Hans Nichols (born 1977/1978) is an American journalist. Nichols is a political reporter for Axios. He is a former correspondent for NBC News and appears regularly live from the White House on MSNBC. Nichols has served as a subject matter expert about American politics on Washington Week, the Golf Channel, and KCRW, and Sierra Leone on National Public Radio.

On May 27, 2020, it was announced that Nichols would be leaving NBC and MSNBC to become a political reporter at Axios.

==Early life and education==

Nichols is the son of Carola and Dr. Sam J. Nichols. His father was a radiologist. He earned a bachelor's degree magna cum laude from Cornell University, followed by his master's degree in political theory from the London School of Economics and degree in law from George Washington University. Nichols was named a Fulbright Scholar in 2005.

- GIVEN DATA:

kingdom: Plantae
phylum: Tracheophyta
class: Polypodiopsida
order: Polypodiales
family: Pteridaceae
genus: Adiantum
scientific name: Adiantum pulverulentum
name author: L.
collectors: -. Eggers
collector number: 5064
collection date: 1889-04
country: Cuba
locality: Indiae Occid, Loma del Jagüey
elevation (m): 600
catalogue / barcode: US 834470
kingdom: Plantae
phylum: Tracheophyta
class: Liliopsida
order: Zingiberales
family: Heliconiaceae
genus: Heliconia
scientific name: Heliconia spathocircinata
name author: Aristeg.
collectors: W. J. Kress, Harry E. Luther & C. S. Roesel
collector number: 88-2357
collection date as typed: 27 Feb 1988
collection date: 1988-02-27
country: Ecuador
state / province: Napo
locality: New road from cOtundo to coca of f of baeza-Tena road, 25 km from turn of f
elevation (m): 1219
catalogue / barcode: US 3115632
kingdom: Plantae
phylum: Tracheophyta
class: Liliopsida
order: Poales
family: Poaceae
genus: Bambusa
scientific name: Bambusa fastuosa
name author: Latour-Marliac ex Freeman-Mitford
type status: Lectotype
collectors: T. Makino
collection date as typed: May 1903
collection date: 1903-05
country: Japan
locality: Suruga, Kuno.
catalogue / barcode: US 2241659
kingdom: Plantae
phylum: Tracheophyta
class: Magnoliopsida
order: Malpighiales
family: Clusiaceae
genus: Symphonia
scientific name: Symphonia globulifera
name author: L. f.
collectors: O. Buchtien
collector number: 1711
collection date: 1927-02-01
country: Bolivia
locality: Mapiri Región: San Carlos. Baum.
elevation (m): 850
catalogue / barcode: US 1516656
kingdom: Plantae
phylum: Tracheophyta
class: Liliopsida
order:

- WORK TO BE COMPLETED:
Continue the article about journalist Hans Nichols from its final sentence.

- EXERCISE RESULT:
==Career==

Nichols was a writer for the Los Angeles Times in 2006.
As of 2009, Nichols served as White House correspondent for Bloomberg News. By 2016, he was serving as an international correspondent for Bloomberg News. In June 2016, Nichols became Pentagon correspondent for NBC News, replacing Jim Miklaszewski.

==Personal life==

Nichols married reporter Jessica Holzer in Bend, Oregon in 2009. The couple lives in the Washington, D.C. area and have three children.